* **Task directions**
Output all entries exactly as they appear and skip the pictures.

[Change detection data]
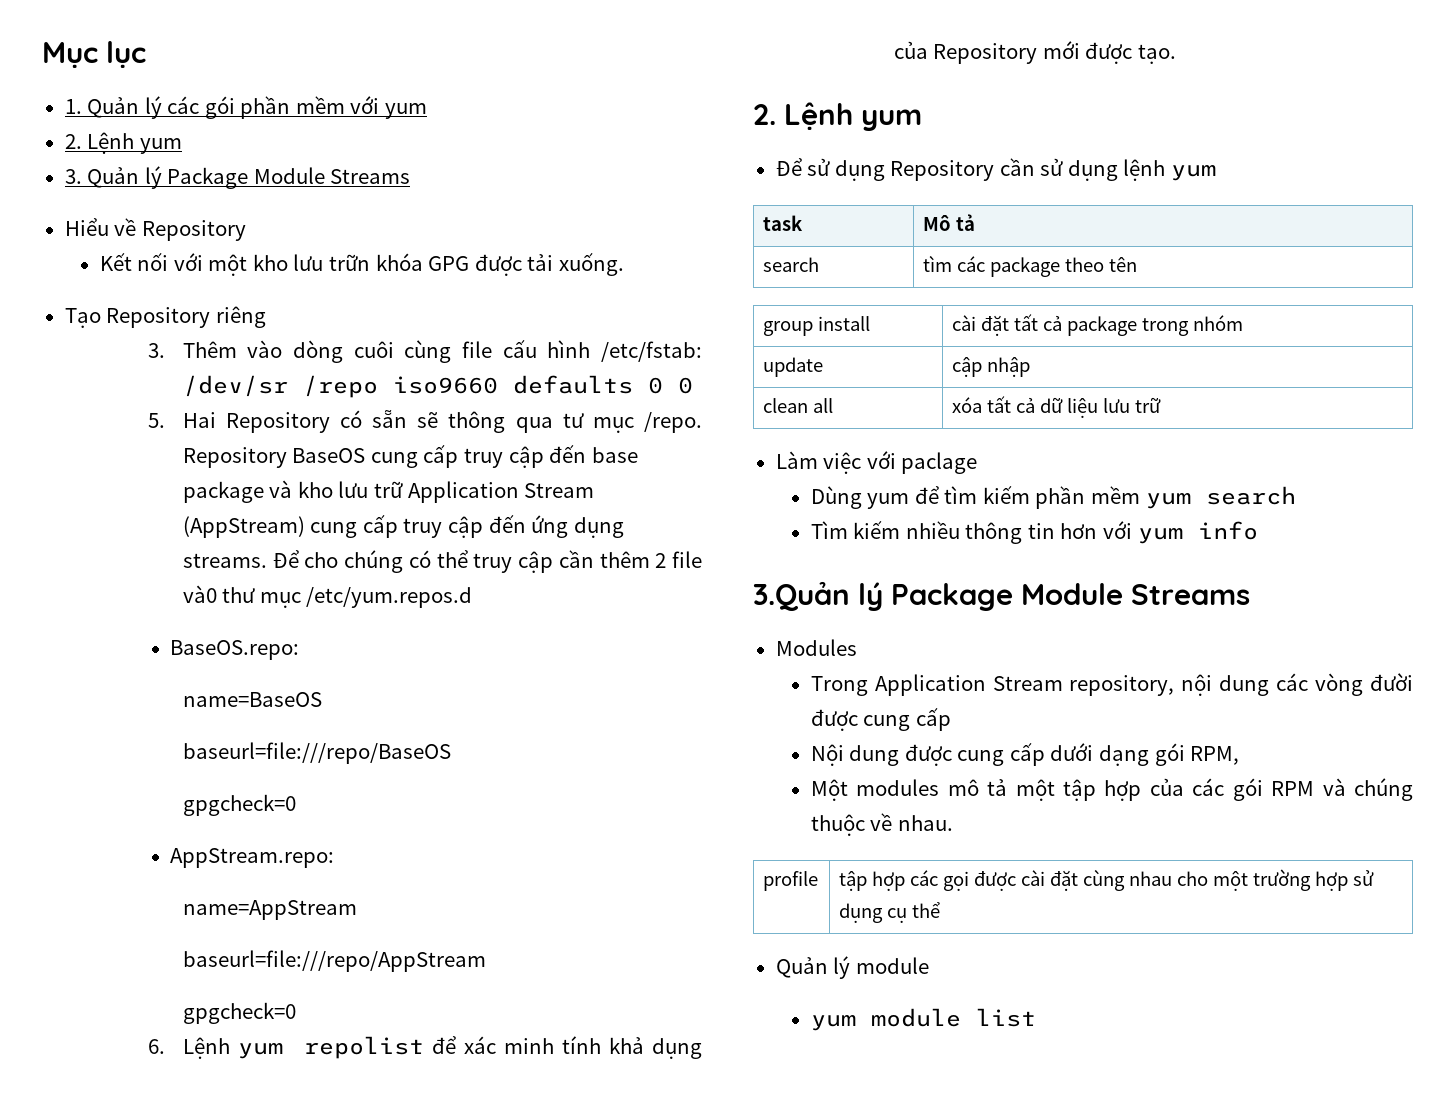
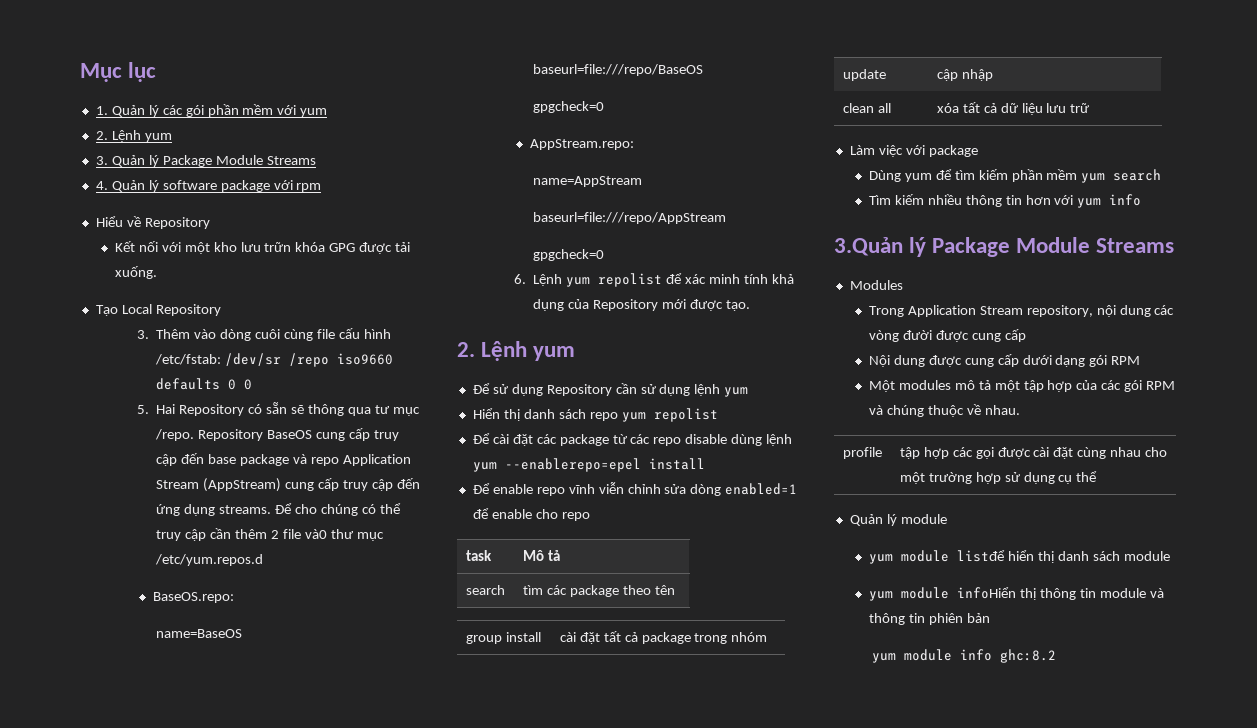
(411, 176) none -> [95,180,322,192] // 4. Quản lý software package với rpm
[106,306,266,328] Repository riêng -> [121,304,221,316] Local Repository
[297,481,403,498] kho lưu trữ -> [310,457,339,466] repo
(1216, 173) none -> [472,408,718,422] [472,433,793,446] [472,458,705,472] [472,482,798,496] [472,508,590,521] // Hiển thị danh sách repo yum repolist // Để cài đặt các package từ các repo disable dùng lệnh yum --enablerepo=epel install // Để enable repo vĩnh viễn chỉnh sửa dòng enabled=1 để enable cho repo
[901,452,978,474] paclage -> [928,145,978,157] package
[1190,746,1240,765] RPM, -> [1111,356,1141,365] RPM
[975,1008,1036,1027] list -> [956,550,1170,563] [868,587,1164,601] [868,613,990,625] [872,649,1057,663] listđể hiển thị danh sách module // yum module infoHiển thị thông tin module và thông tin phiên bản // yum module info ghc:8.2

* **Answer section**
(411, 176) none -> [95,180,322,192] // 4. Quản lý software package với rpm
[106,306,266,328] Repository riêng -> [121,304,221,316] Local Repository
[297,481,403,498] kho lưu trữ -> [310,457,339,466] repo
(1216, 173) none -> [472,408,718,422] [472,433,793,446] [472,458,705,472] [472,482,798,496] [472,508,590,521] // Hiển thị danh sách repo yum repolist // Để cài đặt các package từ các repo disable dùng lệnh yum --enablerepo=epel install // Để enable repo vĩnh viễn chỉnh sửa dòng enabled=1 để enable cho repo
[901,452,978,474] paclage -> [928,145,978,157] package
[1190,746,1240,765] RPM, -> [1111,356,1141,365] RPM
[975,1008,1036,1027] list -> [956,550,1170,563] [868,587,1164,601] [868,613,990,625] [872,649,1057,663] listđể hiển thị danh sách module // yum module infoHiển thị thông tin module và thông tin phiên bản // yum module info ghc:8.2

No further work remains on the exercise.